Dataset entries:
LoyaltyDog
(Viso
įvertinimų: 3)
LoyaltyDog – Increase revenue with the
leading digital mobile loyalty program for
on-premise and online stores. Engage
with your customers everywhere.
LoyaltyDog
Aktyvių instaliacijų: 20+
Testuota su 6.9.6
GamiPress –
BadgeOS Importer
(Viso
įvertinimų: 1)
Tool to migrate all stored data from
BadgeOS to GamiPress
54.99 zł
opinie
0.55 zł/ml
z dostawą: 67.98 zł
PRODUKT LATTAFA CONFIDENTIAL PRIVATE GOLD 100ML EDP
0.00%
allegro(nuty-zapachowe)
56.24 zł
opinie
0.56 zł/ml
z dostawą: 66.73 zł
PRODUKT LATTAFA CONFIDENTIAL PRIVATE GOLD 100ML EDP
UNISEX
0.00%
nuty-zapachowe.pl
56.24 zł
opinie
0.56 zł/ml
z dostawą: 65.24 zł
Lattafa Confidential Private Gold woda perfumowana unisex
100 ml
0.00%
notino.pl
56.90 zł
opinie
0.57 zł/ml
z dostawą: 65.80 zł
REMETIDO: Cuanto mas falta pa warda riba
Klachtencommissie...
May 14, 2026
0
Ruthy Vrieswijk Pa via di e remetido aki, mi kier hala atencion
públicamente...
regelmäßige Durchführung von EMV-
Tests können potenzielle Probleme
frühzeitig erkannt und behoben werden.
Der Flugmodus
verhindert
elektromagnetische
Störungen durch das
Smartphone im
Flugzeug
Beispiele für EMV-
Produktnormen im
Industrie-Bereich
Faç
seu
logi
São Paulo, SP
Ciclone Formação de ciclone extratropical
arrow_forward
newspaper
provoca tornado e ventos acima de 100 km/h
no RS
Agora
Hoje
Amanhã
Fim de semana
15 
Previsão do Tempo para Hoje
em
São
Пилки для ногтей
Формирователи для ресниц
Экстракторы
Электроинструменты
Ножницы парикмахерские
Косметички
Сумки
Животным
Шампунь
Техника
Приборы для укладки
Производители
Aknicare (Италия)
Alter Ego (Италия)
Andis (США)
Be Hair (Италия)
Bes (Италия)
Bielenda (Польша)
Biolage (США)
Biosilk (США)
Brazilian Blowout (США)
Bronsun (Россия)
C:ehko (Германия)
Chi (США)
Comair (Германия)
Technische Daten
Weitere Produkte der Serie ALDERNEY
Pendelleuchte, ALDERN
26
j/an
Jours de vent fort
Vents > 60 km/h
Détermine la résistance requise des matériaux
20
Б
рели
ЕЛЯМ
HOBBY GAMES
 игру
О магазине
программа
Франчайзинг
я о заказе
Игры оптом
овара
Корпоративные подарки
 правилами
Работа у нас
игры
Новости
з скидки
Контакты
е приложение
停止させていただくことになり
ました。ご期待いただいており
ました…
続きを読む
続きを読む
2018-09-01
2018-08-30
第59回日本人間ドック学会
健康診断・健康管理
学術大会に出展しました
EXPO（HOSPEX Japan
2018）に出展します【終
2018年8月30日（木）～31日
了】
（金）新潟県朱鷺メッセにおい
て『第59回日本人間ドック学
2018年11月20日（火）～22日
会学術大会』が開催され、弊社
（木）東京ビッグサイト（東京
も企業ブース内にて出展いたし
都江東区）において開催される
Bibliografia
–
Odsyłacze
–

▶ **Exercise directions**
Find and copy each line above holding "BadgeOS".

▶ **Task response**
BadgeOS Importer
BadgeOS to GamiPress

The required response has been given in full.